Katherine Staats was born in Landstuhl, Germany and currently resides in Austin, Texas. She graduated from Tech with her Bachelors on the PreMed track in 2008 and now has a residency at the University of Texas Southwestern Medical School. In her interview she discusses growing up in a military home, becoming an ally to the LGBTQ+ community at Virginia Tech, and how her identity has evolved since she graduated from Tech.
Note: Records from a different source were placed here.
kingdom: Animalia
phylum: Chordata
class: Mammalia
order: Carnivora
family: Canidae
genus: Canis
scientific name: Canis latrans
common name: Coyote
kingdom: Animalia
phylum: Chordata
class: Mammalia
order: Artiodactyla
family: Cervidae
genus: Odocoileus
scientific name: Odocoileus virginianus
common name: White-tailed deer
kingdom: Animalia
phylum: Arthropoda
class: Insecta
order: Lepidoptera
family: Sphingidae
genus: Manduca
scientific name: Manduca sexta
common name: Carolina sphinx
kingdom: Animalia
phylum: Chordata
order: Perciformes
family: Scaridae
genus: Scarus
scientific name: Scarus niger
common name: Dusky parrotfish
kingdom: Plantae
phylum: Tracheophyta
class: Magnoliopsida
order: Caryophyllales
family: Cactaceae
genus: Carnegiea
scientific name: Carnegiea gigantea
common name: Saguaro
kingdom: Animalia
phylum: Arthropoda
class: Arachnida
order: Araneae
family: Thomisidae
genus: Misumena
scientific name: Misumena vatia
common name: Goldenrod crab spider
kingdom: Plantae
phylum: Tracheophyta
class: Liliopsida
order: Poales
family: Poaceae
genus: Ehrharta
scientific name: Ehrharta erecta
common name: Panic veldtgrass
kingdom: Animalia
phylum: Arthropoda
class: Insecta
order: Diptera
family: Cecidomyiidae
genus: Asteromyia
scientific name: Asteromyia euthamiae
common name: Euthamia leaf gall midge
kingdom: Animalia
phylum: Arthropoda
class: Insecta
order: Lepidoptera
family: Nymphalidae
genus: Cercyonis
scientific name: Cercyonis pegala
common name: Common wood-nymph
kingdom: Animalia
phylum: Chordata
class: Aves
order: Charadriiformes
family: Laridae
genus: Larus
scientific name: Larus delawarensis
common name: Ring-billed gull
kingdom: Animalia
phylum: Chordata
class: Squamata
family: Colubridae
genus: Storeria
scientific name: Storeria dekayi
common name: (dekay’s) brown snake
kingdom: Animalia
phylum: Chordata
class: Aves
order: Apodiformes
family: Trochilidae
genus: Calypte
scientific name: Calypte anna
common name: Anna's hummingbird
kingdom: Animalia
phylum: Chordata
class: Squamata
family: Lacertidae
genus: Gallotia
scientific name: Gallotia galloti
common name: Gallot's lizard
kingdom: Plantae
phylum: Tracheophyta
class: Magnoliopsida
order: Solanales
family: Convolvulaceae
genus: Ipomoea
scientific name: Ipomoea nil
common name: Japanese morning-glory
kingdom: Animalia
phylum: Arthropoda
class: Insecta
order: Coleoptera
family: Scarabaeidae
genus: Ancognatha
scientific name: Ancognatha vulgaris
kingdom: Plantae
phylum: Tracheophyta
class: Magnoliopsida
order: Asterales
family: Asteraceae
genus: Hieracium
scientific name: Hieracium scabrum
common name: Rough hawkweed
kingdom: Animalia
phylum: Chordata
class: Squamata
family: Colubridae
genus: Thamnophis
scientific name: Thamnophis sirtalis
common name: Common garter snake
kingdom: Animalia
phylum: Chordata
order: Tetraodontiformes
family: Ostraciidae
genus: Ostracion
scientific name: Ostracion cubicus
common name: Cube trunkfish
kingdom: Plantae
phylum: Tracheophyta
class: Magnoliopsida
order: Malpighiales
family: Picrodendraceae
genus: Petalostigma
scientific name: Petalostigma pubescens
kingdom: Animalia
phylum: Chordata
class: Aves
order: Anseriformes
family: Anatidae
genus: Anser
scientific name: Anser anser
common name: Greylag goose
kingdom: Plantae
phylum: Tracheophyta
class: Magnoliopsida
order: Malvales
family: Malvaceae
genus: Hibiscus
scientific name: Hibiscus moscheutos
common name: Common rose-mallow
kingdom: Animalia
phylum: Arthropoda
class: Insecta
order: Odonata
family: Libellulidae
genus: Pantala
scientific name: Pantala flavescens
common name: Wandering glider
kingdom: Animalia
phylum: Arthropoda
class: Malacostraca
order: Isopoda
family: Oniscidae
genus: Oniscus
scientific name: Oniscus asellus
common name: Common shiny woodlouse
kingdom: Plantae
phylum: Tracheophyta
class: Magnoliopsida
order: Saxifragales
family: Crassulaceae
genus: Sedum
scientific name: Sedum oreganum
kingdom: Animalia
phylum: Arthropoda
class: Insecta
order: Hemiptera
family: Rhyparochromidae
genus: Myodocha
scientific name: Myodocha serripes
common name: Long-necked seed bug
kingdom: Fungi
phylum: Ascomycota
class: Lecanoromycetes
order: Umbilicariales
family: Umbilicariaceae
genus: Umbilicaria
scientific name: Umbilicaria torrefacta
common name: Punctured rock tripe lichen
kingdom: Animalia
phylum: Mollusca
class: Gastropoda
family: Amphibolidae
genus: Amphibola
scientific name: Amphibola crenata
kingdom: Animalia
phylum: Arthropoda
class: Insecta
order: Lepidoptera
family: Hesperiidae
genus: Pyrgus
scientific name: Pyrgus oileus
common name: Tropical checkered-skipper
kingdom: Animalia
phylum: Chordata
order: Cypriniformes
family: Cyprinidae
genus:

Michael Sutphin attended Virginia Tech from 2002 to 2006, serving as president of the LGBTA student organization (now HokiePRIDE) in 2005. In 2011, Sutphin was elected to the Blacksburg Town Council, and is the first openly gay councilmember is southwestern Virginia. Hi is also currently vice-chair of Equality Virginia, the state's largest LGBTQ rights group. In his oral history, Sutphin discusses his involvement on campus and on the Town Council, his activism in the LGBTQ community, and the current climate towards the LGBTQ community and the community's future.
Jo Ann Underwood
Jo Ann Underwood worked as a registered nurse in Virginia Tech’s Student Health Services from the early 1970s to the mid 1990s and was appointed the university’s first health educator in 1979. A strong advocate for women’s issues, safe sex, birth control, and tolerance of sexual minorities, she served as a faculty advisor to the gay student group, Lambda Horizon, and became known as the “Condom Queen of Virginia Tech” because of her diligence in working to prevent sexually transmitted disease. In 2014, the LGBT Caucus Ally of the Year Award was named after her. In her oral history, Underwood discusses her work as health educator during the height of the AIDS crisis and her involvement with the gay student group, Lambda Horizon.
Mark Weber was a student at Virginia Tech from 1983 to 1987, during which he served first as secretary and then as president of the gay student group, Lambda Horizon. Weber currently works as a Director of Communications in the U.S. Department of Health and Human Services. In his oral history, Weber discusses the rise of Lambda Horizon on the Virginia Tech campus in the 1980s, the organization’s struggle to be treated equitably, and the work that he and the organization did to form the AIDS Education Committee and organize an AIDS Education Forum.
John Gray Williams
John Gray Williams attended Virginia Tech from 2005 to 2008 and currently works as a Career Advisor in Career Services at Virginia Tech. Since 2005, Williams has been actively involved with LGBTQ organizations on campus. As a member of the faculty, he has organized a yearly LGBTQ networking reception and has served as a trainer for the SafeZone program. In his oral history, Williams discusses his involvement with the LGBTA at Virginia Tech and the variety of protests and events he participated in, as well as his work to fight discrimination concerns in the job market.
Aaron Wilson was born in Lynchburg, Virginia and currently resides in Palo Alto, California. Wilson graduated from Virginia Tech in 2006 with a BS in Computer Science. He works as a Software Engineer at Olark in San Francisco, California. In Wilson’s oral history he discusses growing up with wealth in a small town, how he entered the LGBTQ+ community as an ally at Virginia Tech, his ongoing association with the LGBTQ communities in both Blacksburg, Virginia and San Francisco, California through his friendships. As an ally to the LGBT community, Wilson also talks about the cultural differences between San Francisco and Blacksburg and his opinion on bringing up sexuality in the workplace.